Moby-Dick, visualized

This is a concise way to make a word cloud using Python. It can teach you basics of coding while creating a nice graphic.

It’s actually four lines of code, but making the word cloud only takes one line, the final one.

import nltk
from wordcloud import WordCloud
nltk.download("stopwords")
WordCloud(background_color="white", max_words=5000, contour_width=3, contour_color="steelblue").generate_from_text(" ".join([r for r in open("mobydick.txt", "r").read().split() if r not in set(nltk.corpus.stopwords.words("english"))])).to_file("wordcloud.png")

Just tell me what to do now!

The first two lines lines specify the required packages you must download with these links: nltk and wordcloud. You may also try these links: nltk and wordcloud to download them. The third line downloads the stop words (common words like “the”, “a” and “in”) that you don’t want in your word cloud.
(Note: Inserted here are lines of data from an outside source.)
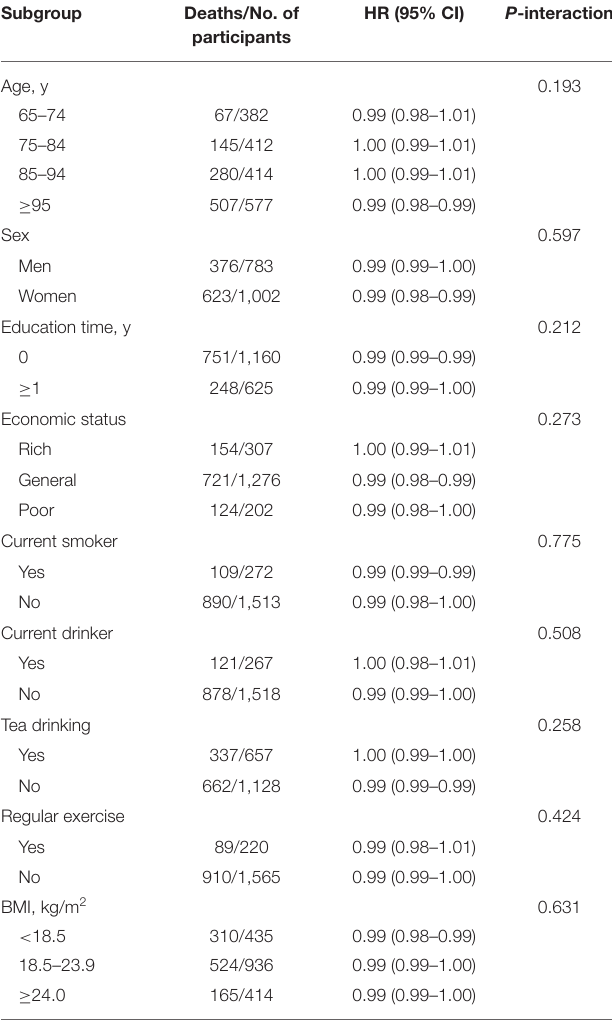
TABLE 4 | Subgroup analyses of the association between HB concentrations and all-cause mortality risk in the older adults form Chinese longevity regions. Subgroup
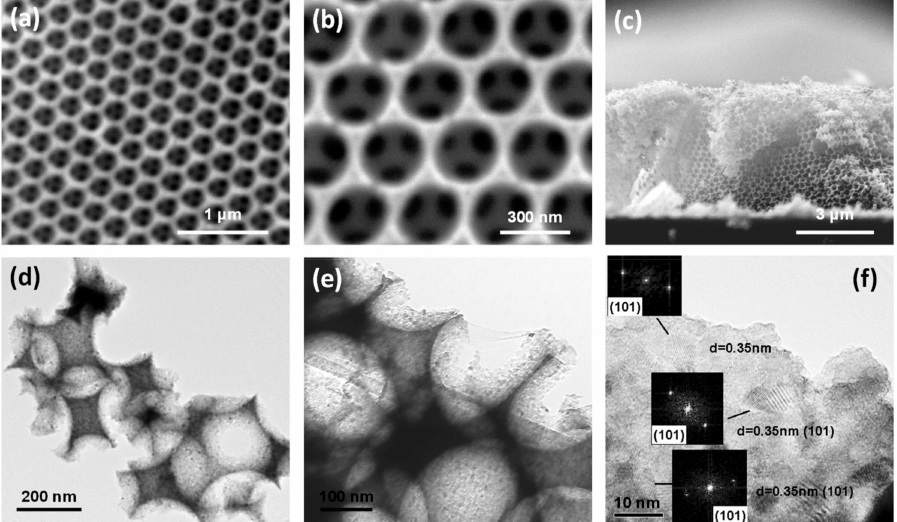
Figure 1. ( a )–( c ) Top view and cross-section SEM and ( d )–( f ) TEM images of the rGOnano(200)-PC inverse opal at di ff erent magnifications. The insets in the high-resolution TEM (HR-TEM) image ( f ) show the fast Fourier transform (FFT) patterns of the indicated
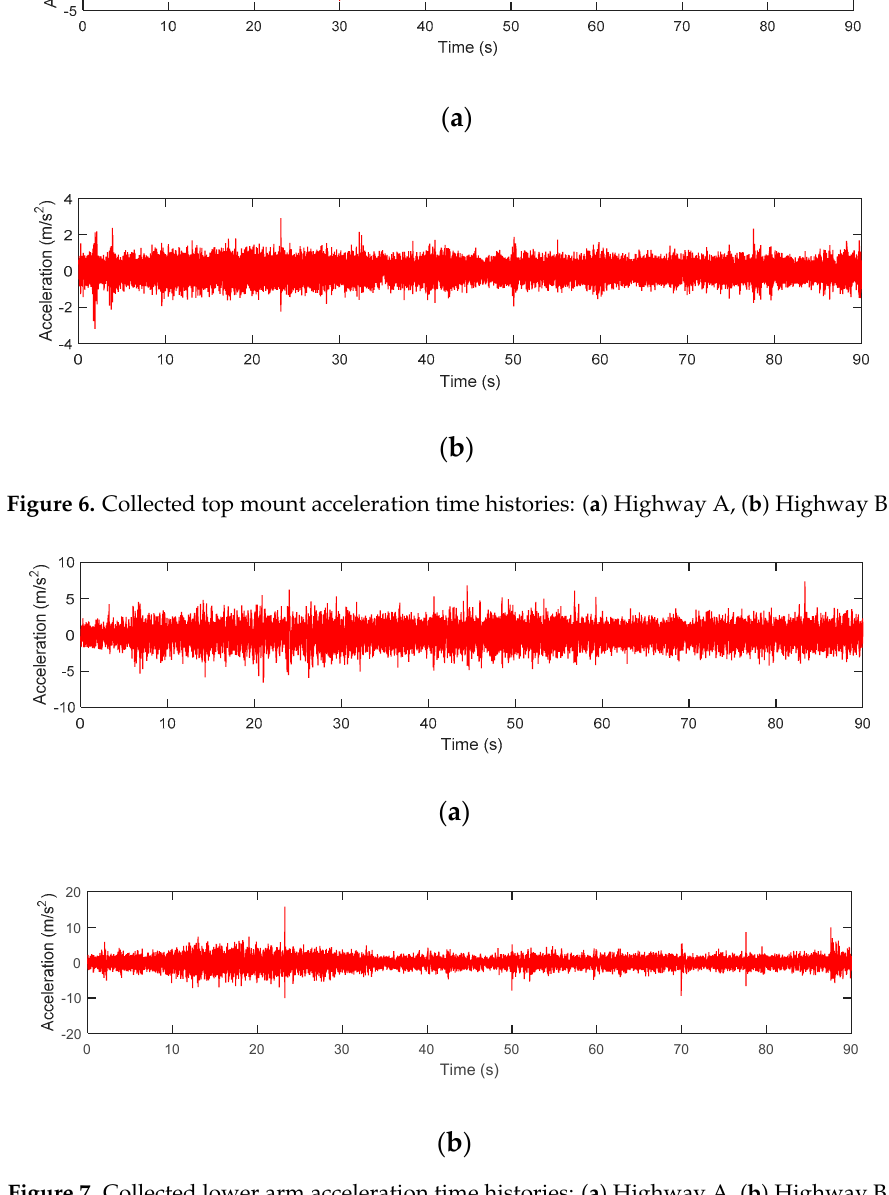
Figure 7. Collected lower arm acceleration time histories: ( a ) Highway A, ( b ) Highway B.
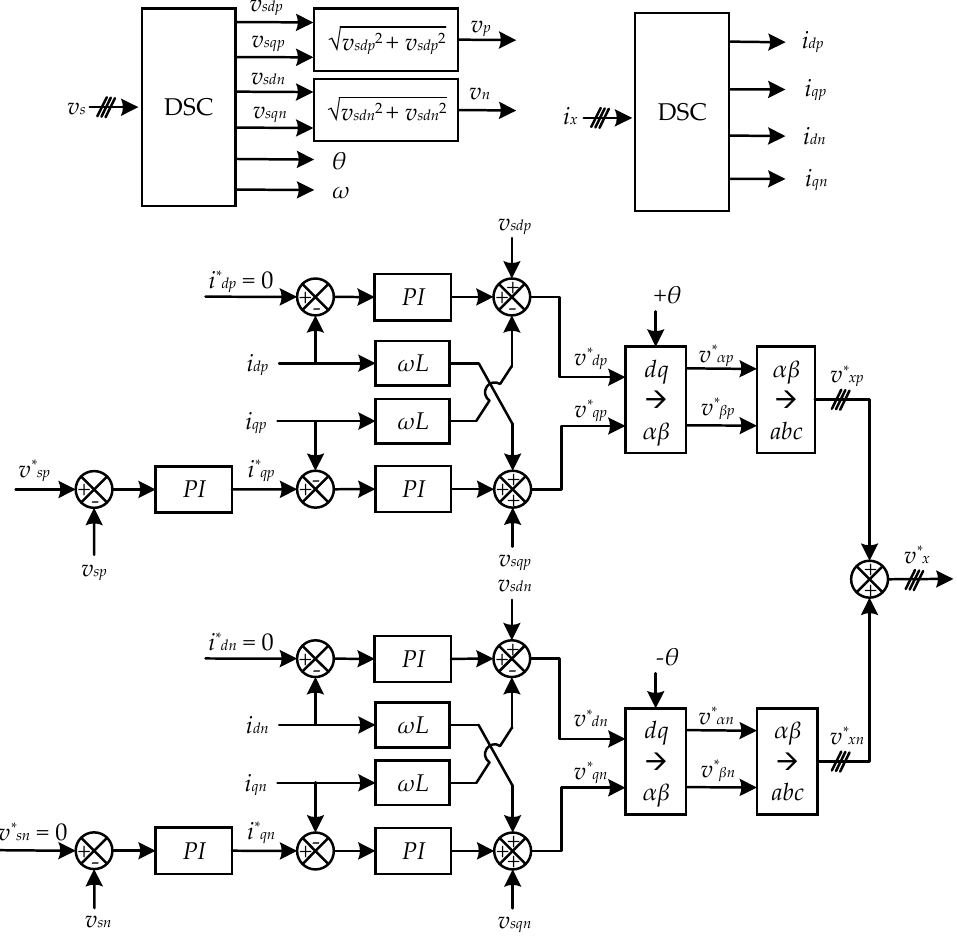
Figure 9. Output voltage and current control under unbalanced grid condition.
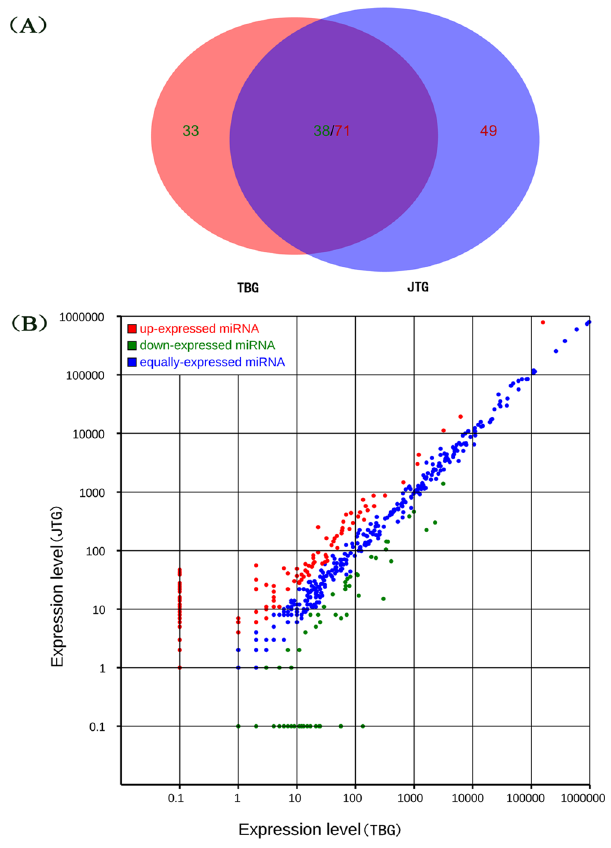
Figure 3. Differentially expressed miRNAs between the non-prolific Tibetan goat (TBG) and prolific Jintang black goat (JTG) ovary libraries. ( A ) Venn diagram displaying the distribution of 191 differentially expressed unique miRNAs (fold-change ≥ 1.0 or ≤ − 1.0 and q - value < 0.05) in the non-prolific TBG (left circle) and prolific JTG libraries (right circle). The overlapping region indicates co-expressed unique miRNAs. ( B ) In the scatter plot of differentially expressed miRNAs, the red points indicate miRNAs with ratios > 2; the blue points indicate miRNAs with 1/2 < ratios ≤ 2; and the green points indicate miRNAs with ratios ≤ 1/2. Ratio = normalized expression of JTGs/normalized expression of TBGs.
The fourth line is complicated. Calling the WordCloud() method, you can specify the background color, contour color and other options (found here). generate_from_text() takes a string of words to put in the word cloud.
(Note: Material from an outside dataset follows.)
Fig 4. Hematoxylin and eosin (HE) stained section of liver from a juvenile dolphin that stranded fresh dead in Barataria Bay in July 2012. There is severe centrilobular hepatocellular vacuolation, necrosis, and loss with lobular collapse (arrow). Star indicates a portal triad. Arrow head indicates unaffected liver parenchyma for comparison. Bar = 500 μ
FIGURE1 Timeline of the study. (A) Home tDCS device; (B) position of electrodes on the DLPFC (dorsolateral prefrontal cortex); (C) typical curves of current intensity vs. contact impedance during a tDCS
The " ".join() creates this string of words separated by spaces from a list of words. The for loop in the square brackets[] creates this list of each word from the input file (in this case, mobydick.txt) with the r variable letting you use each word one at a time in the list.

The input file is open(), read() and split() into its words under the condition (using if) they aren’t in nltk.corpus.stopwords.words("english"). Finally, to_file() saves the image as wordcloud.png.

How to use this code

In the code, change "mobydick.txt" to the name of your text file (keep the quotation marks). Save the code in a file makewordcloud.py in the text file’s directory, and use a command line interface (such as Terminal) to navigate to the directory.

Run your script using python makewordcloud.py, and check out your wordcloud.png!